Existe um ditado popular que diz que a pior censura é a própria autocensura. Na ditadura civil-militar que durou de 64 até 85, o estágio maior das censuras dentro das redações jornalísticas se deu no momento em que os próprios jornalistas obedeceram o regime para não terem o seu trabalho limado das publicações. Tudo feito com medo do fechamento de jornais e de revistas.
É levando isso em consideração que é assustador ler as diretrizes de redes sociais publicadas pelo Grupo Globo no dia 1º de julho de 2018.
Redigido por João Roberto Marinho com o abre “companheiros e companheiras”, a carta revela tudo, menos companheirismo. Primeiro, ela frisa que as redes sociais são um fenômeno do século 21 para depois dar uma definição fechada desses meios: para a Globo, tais redes são espaços públicos. Considerando isso, o perfil pessoal de um funcionário confunde-se com o próprio papel do funcionário na empresa.
O trecho mais absurdo de suas diretrizes é o seguinte: “em sua atuação nas redes sociais, o jornalista deve evitar tudo o que comprometa a percepção de que o Grupo Globo é isento. Por esse motivo, nas redes sociais, esses jornalistas devem se abster de expressar opiniões políticas, promover e apoiar partidos e candidaturas, defender ideologias e tomar partido em questões controversas e polêmicas que estão sendo cobertas jornalisticamente pelo Grupo Globo…
Em síntese, esses jornalistas não devem nunca se pôr como parte do debate político e ideológico, muito menos com o intuito de contribuir para a vitória ou a derrota de uma tese, uma medida que divida opiniões, um objetivo em disputa. Isso inclui endossar ou, na linguagem das redes sociais, “curtir” publicações ou eventos de terceiros que participem da luta político-partidária ou de ideias.

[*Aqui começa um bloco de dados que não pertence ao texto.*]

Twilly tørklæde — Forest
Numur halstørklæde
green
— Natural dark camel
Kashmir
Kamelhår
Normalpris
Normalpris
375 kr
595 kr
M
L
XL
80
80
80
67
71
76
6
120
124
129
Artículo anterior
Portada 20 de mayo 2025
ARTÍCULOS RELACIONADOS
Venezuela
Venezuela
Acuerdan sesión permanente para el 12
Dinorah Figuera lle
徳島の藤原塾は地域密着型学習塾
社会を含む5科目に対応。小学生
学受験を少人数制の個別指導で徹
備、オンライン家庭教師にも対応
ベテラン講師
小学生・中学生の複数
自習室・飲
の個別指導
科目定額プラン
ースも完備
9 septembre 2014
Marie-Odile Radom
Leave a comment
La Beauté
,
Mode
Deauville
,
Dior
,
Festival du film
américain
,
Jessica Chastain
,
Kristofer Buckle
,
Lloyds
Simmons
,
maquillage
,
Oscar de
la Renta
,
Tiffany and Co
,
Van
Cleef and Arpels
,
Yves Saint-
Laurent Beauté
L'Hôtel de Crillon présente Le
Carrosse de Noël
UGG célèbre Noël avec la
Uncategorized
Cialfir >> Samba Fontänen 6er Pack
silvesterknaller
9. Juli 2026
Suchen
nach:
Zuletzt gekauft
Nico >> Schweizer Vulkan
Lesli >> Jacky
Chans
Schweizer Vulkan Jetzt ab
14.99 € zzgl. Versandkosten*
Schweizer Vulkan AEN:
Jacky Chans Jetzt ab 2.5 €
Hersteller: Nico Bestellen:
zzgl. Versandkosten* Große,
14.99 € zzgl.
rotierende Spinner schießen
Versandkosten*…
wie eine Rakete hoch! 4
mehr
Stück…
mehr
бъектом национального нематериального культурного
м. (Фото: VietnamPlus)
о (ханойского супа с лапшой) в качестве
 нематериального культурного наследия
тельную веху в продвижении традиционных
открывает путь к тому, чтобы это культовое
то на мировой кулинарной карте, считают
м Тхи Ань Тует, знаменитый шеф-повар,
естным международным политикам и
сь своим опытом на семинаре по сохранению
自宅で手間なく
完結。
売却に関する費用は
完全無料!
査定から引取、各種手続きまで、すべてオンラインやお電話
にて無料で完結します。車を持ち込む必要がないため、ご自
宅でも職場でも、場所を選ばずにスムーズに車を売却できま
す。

Quando acompanhar a atividade nas redes sociais de candidatos, partidos, entidades ou movimentos em torno da defesa de ideias ou projetos for fundamental para a cobertura jornalística, é permitido que o jornalista siga as suas páginas ou contas (mas não se deve curtir os seus posts).
Quando for assim, o jornalista deve seguir todos os candidatos a um cargo majoritário e, nos outros casos, partidos e movimentos que defendam ideias opostas ou essencialmente diferentes, para que fique claro ao público que a iniciativa de os seguir não se deve a preferências pessoais. Da mesma forma, esses jornalistas devem avaliar se sua imagem de isenção estará sendo comprometida ao compartilhar material de terceiros. Agir de modo diferente compromete de forma irremediável a isenção do jornalista e mancha a reputação do veículo para o qual trabalha, com a consequência já mencionada”.
O Grupo Globo só abre exceção para um tipo de profissional: o colunista opinativo. A empresa, que é o maior grupo de comunicação do Brasil e um dos maiores do mundo, desconsidera que o repórter, o “operário da notícia”, pode ter opiniões e deveria ter o seu direito a individualidade garantido nas redes. Para o Grupo Globo, o colunista de opinião age com transparência. Merval Pereira, Miriam Leitão e outros profissionais neste segmento estariam agindo dentro do jogo.
Nisso, o Grupo Globo está certo. Mas ele erra, grosseiramente, ao censurar funcionários de outras áreas, repórteres e jornalistas de “baixa patente”.
Para qualquer um que enxerga o jornalismo no Brasil e no resto do mundo, sabe o quanto as opiniões são valorizadas no jornalismo. Mais do que expressar a esquerda ou a direita políticas, as opiniões definem o foco editorial de um veículo e sintetizam a visão dos donos dos meios de comunicação.
Muitas vezes, os patrões terceirizam suas opiniões por meio dos colunistas, em nome de uma maior articulação. Muitas vezes, os patrões contratam colunistas de opinião que contrariam seus interesses, para espelhar uma imagem de pluralidade.
O Grupo Globo, para manter sua hegemonia técnica e comunicacional, tomou uma decisão bizarra e radical. Calou seus jornalistas fora do horário do trabalho. Ceifou sua capacidade intelectual de terem independência nas redes sociais que, sim, tem uma forte face pública.
Mas, como o escândalo do Facebook evidenciou, rede social também lida com dados privados que não podem e não deveriam ser vazados. Isso faz parte do direito à privacidade na internet. No Brasil, ele é previso no Marco Civil nacional.
Trabalhei por um bom período como freelancer da Globo. Tenho orgulho do que fiz pela empresa no meu curto período de tempo.
Dito isso: o posicionamento do Grupo Globo, ao se autocensurar, é vergonhoso para uma empresa que se pretende moderna em 2018. Não reflete modernização. Pelo contrário: lembra de maneira lamentável a autocensura de um regime como uma ditadura.